Everyone is staking their claim to Antarctica these days; China just built its fourth research base there, which is shaped like a lantern. China’s now spending about $55 million per year on the Antarctic; 15-20 years ago, they were spending $20 million/year on the region. Ultimately, no one owns the region because of the Antarctic Treaty, and all the participating nations (it’s about 50 now) have agreed not to mine or otherwise exploit the area until at least 2048 (that’s a long time; Sasha Obama could be the VP by then). That doesn’t stop multiple countries from establishing large research bases there and — literally and figuratively — putting their flags in the ice.
Here’s a visual look at where things stand:
Antarctica is a huge deal for two reasons: first, it may contain 203 billion barrels of usable oil, which would make it the third-largest oil reserves in the world. Second, it contains 90 percent of the world’s fresh water; if water demand truly exceeds water supply by 40 percent come 2030 (current projections), that Antarctic water could become crucial to some areas of the world even being habitable. (Now of course, this means an effective infrastructure would need to be developed to get the water from A to B, and the idea of sucking water out of Antarctica to power someplace like Las Vegas is a little bit depressing.)
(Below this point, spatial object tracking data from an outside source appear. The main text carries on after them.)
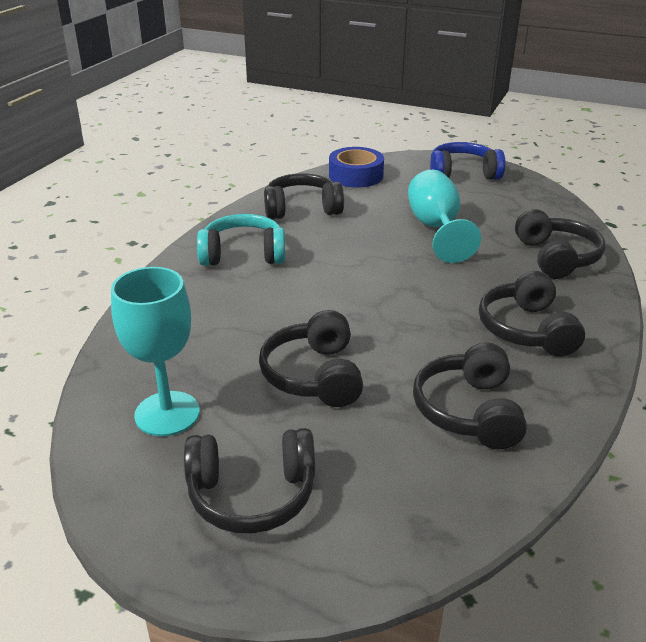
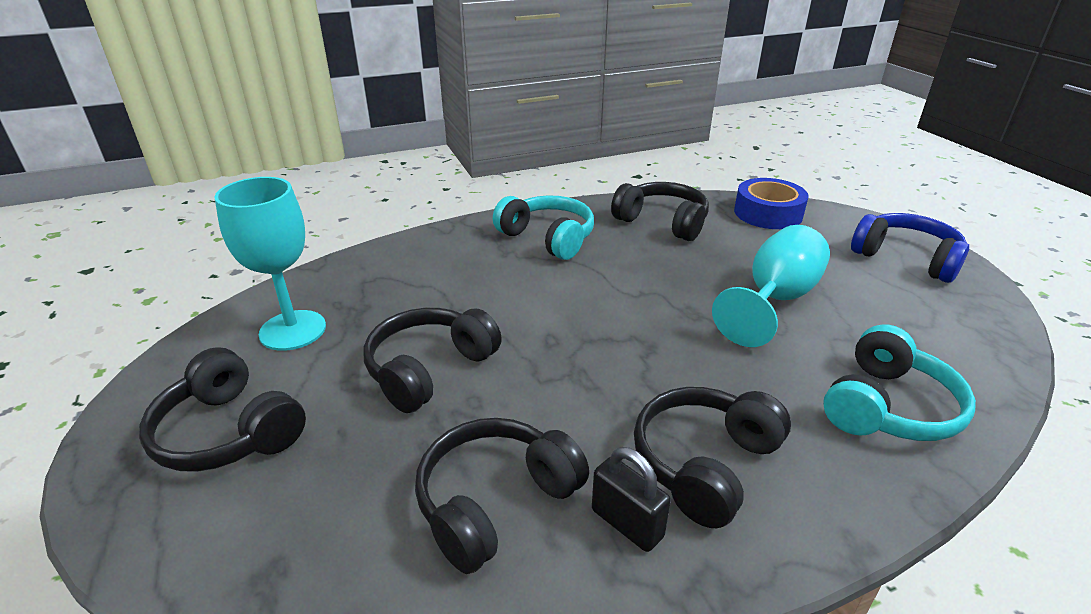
camera: 45 degrees right, 0 degrees up
(536, 377) = (627, 523): none -> black padlock
(556, 257) = (887, 407): black headphones -> turquoise headphones

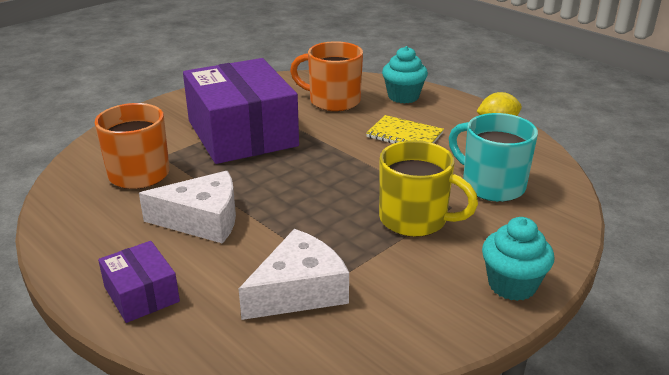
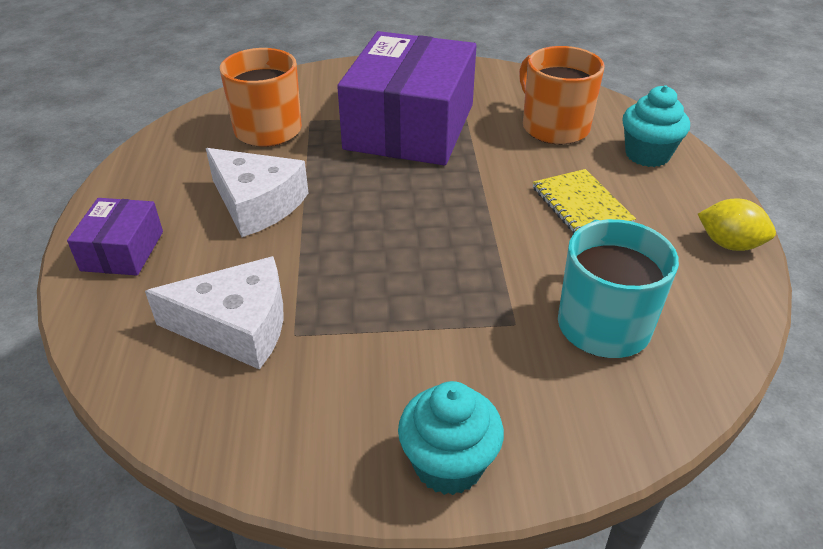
camera: 40 degrees right, 10 degrees up
(415, 220) = (450, 316): yellow mug -> none

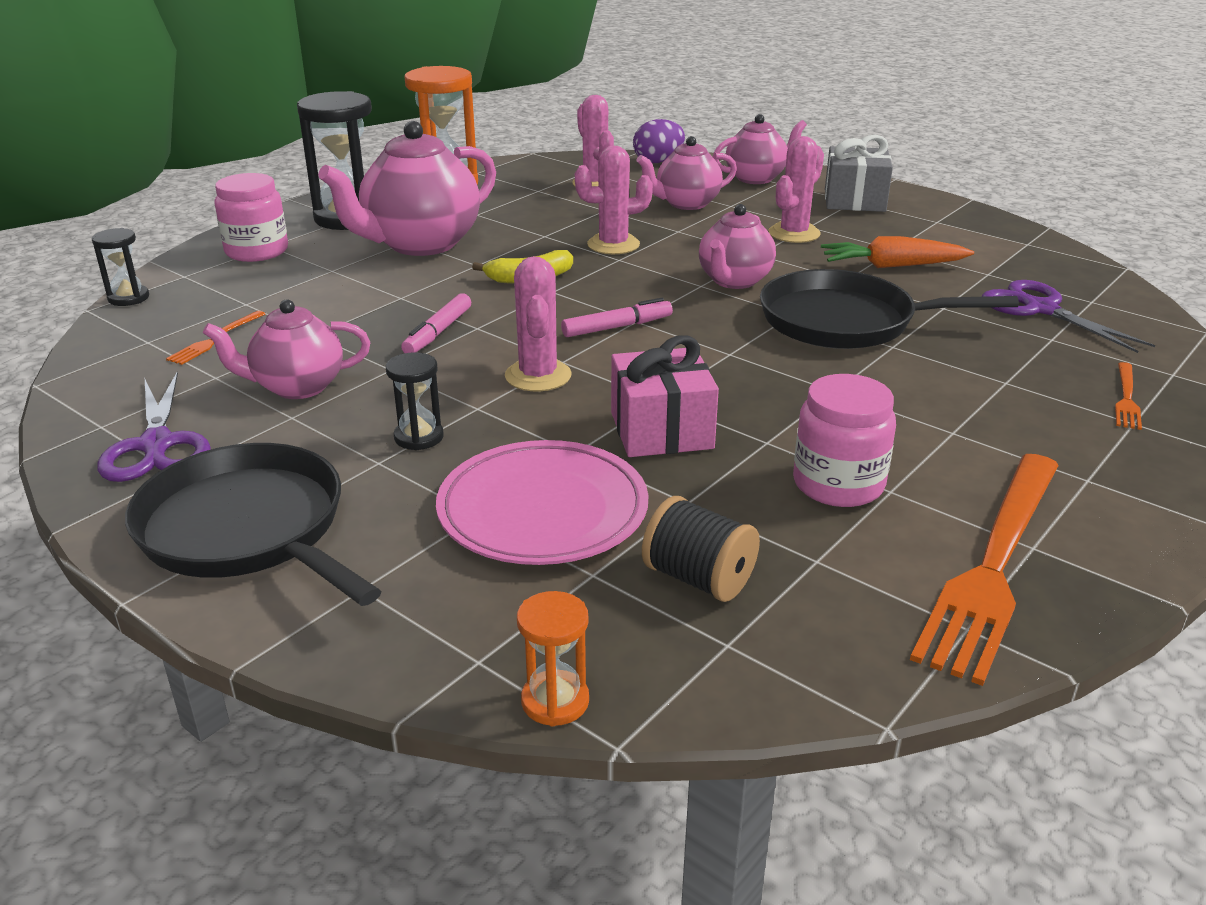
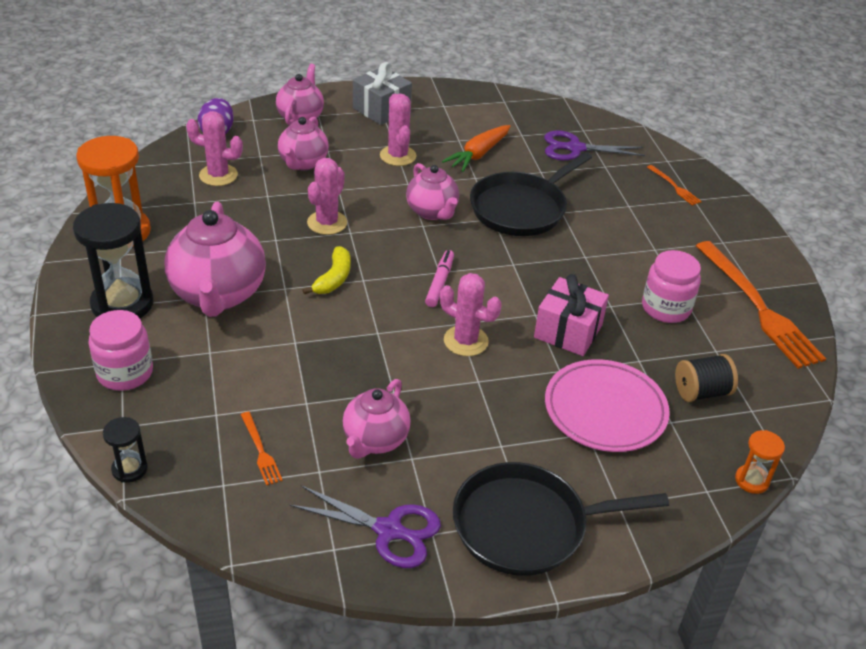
camera: 55 degrees left, 10 degrees up
(419, 437) = (489, 418): black hourglass -> none
(438, 332) = (366, 350): pink marker -> none

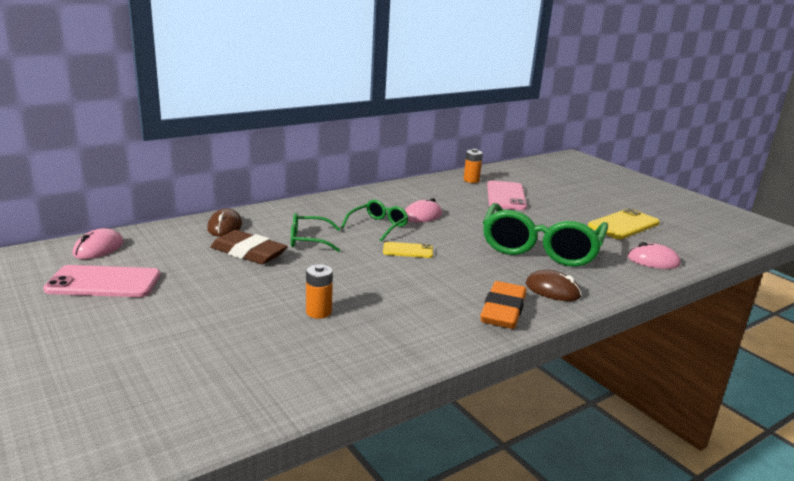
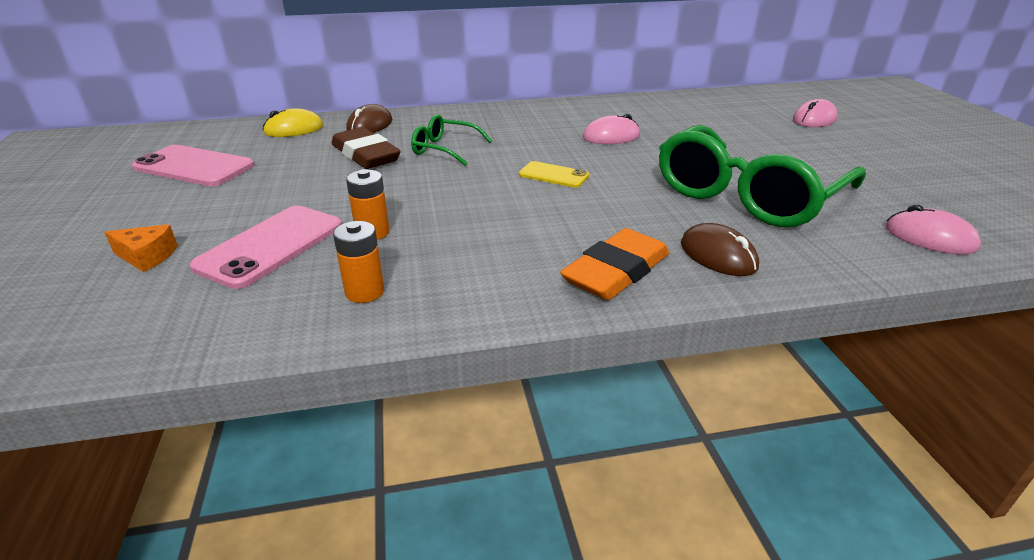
camera: 25 degrees right, 10 degrees up
(98, 248) = (227, 133): pink mouse -> pink mouse (814, 119)
(156, 360) = (147, 256): none -> orange cheese
(159, 238) = (294, 129): none -> yellow mouse
(378, 226) = (543, 143): green glasses -> none
(471, 180) = (715, 102): orange battery -> orange battery (364, 292)
(505, 196) = (749, 124): pink phone -> pink phone (271, 246)
(623, 225) = (913, 179): yellow phone -> none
“From 2048, only the consultative countries of the Antarctic Treaty will have the right to vote [on any proposed changes to the treaty],” says Marcello Melo da Gama, deputy secretary of Brazil’s Inter-ministerial Commission for the Resources of the Sea (CIRM), the national agency responsible for implementing the country’s Antarctic programme. Twenty-eight countries are consultative parties to the Antarctic Treaty because they were original signatories or now conduct substantial research in Antarctica.
“And countries need to have a presence in Antarctica and carry out scientific research there and even have a research base in order to become a consultative party — that is one of the political and strategic reasons to have a base in Antarctica.”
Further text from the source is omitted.